EXCERPTED PASSAGE:
The Bayes factors are approximated using Eq 7. We defined the prior probability of the λ model as exp(−10) in our specific formulation of the inference, therefore the only additional consideration is the posterior model probability of each model. The approximate posterior probability of the *R*_{0} model is approximately 0.0675 [0.0691, 0.0706] where the confidence interval is provided from a 1,000 bootstrap samples of the model indicator chain [32]. This leads to a log Bayes factor of -12.60 [-12.63,-12.58] for the *R*_{0} model indicating strong evidence for the static transmission force of infection model.

### Bayesian model average predictions

We sample from the posterior distributions of all models to produce estimates of the transmission intensity across the African endemic region, with median values shown in Fig 6. We take 1,000 samples of the posterior for the GLM parameters and use these with 1,000 samples of the transmission models.

Median posterior estimates of the GLM and transmission model parameters are used to calculate either (a) force of infection or (b) *R*_{0} across the African endemic region. Countries not considered endemic for yellow fever are shown in grey. Maps were produced from GADM version 2.0.

The transmission models are then sampled proportional to their model evidence under the assumption of equal priors, see Eq 8. In this case, the *R*_{0} model is sampled with probability 3.37×10^{−6}, so essentially all 1,000 predictions shown in Fig 7 are obtained from the λ model. We also consider the case where the model priors are as we defined, *π*_{λ} = exp(−10), the resulting burden predictions are shown in Fig K in S1 Text.

1,000 predictions of the burden in 2018 across the African endemic zone on log10 scale. The probability an infection is severe is drawn from a beta distribution with shape parameters 6.4 and 44.6 [39]. Predictions are drawn from each transmission model proportional to the model evidence under the assumption of equal model priors where pink points come from the λ model and blue points, from the *R*_{0} model.

## Discussion

We have presented a framework to assess model evidence for two transmission models for yellow fever in Africa. We have used these two models in conjunction with a model of relative risk of yellow fever reports to estimate transmission intensity across the African endemic region. We were then able to produce average model predictions of the burden across the region according to each model’s evidence.

We found strong support for the static force of infection model with a Bayes factor of 2.95 ×10^{5} (95% CrI [2.95 ×10^{5}, 2.95 ×10^{5}]). This suggests that for the currently included serological surveys, there is more support for the static force of infection model. This could be due to unsuitability of the *R*_{0} model for the type of data we have access to or the sparsity of the data itself; however, it could also indicate the relative validity of assumptions concerning yellow fever transmission in Africa.

RECORDS SUPPLIED:
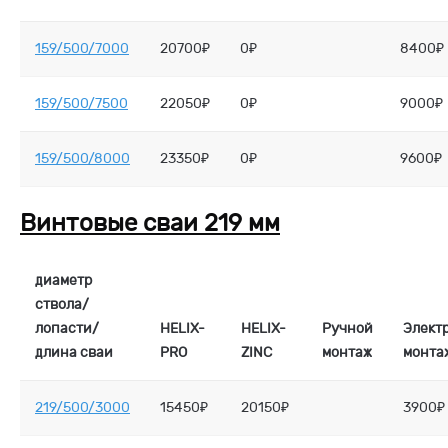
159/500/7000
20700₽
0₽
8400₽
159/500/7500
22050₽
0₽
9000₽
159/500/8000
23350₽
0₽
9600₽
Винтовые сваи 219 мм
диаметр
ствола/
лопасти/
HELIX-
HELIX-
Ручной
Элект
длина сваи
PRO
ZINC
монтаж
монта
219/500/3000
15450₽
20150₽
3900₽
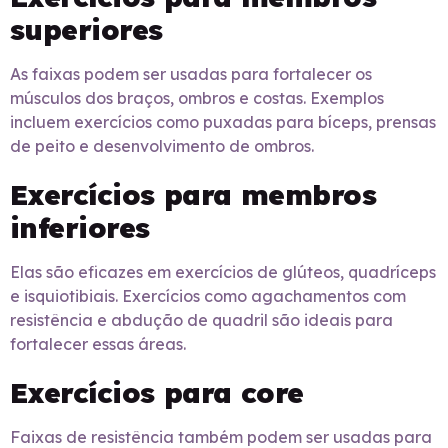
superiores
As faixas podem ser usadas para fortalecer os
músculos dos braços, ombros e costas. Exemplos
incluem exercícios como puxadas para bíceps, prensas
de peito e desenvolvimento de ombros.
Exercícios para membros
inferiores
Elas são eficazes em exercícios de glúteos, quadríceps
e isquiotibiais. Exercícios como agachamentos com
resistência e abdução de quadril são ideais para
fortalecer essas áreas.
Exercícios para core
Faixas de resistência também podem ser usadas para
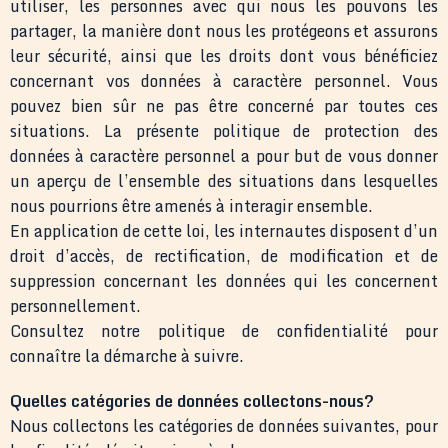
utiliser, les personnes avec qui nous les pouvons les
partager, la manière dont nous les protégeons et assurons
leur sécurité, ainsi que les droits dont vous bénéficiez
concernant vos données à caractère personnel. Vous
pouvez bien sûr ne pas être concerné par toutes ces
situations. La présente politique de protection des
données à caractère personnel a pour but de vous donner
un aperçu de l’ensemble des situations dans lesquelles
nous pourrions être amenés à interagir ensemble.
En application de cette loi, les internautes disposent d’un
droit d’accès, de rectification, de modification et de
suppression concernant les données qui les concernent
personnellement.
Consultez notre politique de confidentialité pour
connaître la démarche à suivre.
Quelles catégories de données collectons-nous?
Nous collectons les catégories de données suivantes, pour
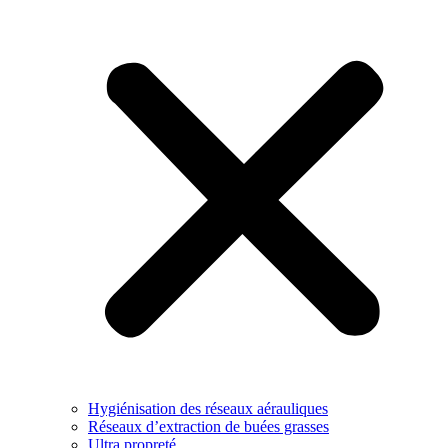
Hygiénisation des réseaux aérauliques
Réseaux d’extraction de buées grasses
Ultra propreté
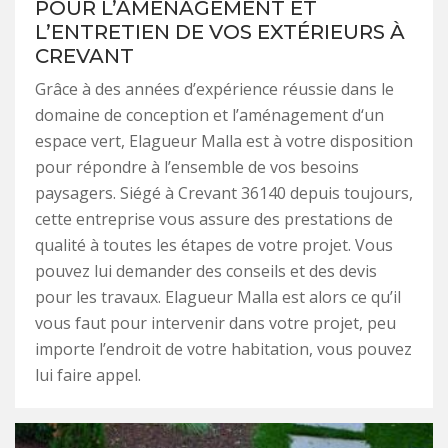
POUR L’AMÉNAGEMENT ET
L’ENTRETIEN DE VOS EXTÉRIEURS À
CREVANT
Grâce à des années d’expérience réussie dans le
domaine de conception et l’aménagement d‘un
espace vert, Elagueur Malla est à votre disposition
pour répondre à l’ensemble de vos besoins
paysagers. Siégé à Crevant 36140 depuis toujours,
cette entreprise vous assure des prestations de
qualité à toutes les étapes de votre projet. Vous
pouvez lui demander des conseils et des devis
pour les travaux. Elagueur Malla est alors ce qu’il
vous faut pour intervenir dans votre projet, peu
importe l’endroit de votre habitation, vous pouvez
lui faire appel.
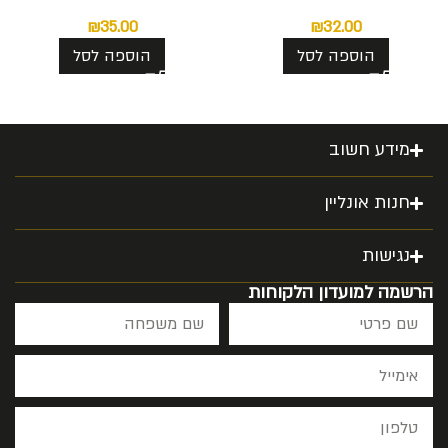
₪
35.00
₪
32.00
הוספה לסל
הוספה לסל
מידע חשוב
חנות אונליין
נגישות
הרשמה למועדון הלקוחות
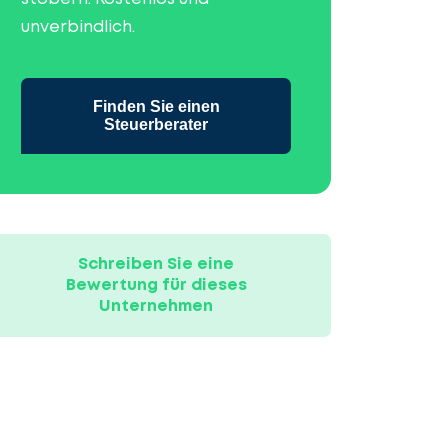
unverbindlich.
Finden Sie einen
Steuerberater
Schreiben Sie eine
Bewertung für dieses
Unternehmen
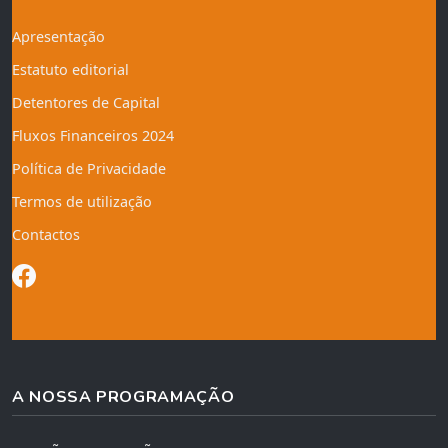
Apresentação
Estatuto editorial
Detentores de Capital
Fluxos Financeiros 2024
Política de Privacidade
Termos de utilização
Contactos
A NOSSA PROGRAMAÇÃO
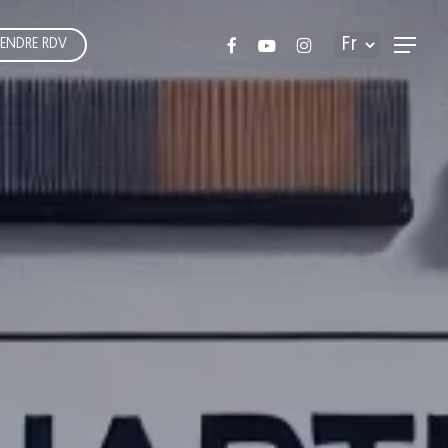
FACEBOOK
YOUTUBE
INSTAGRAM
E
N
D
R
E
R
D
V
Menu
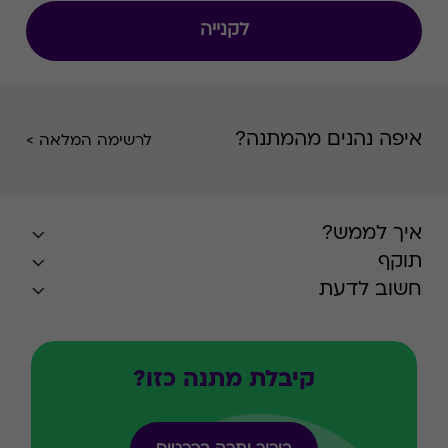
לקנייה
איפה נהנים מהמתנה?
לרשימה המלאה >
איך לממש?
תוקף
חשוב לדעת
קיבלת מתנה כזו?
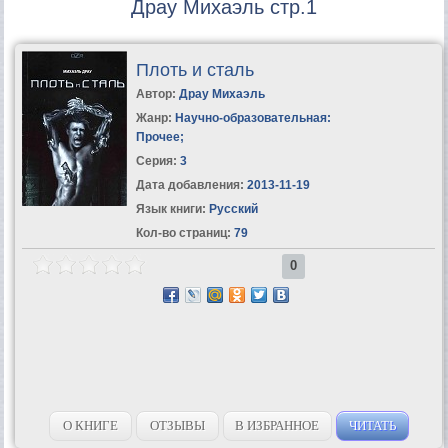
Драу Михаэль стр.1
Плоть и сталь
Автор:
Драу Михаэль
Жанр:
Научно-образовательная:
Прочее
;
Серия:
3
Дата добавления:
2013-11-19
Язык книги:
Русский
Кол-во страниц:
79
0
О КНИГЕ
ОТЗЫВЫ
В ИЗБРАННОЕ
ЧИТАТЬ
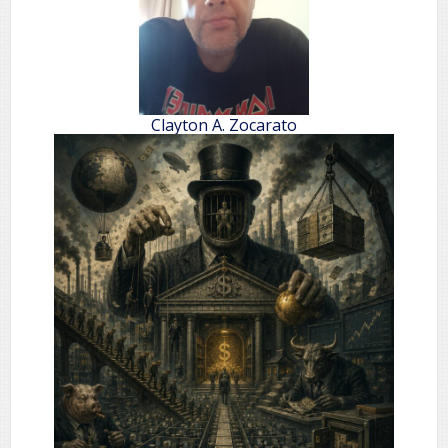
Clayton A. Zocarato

EXERCISE:
Reproduce the yellow fever modeling passage word for word, from "We sample from" up to and including "the transmission models.".

ANSWER BOX:
We sample from the posterior distributions of all models to produce estimates of the transmission intensity across the African endemic region, with median values shown in Fig 6. We take 1,000 samples of the posterior for the GLM parameters and use these with 1,000 samples of the transmission models.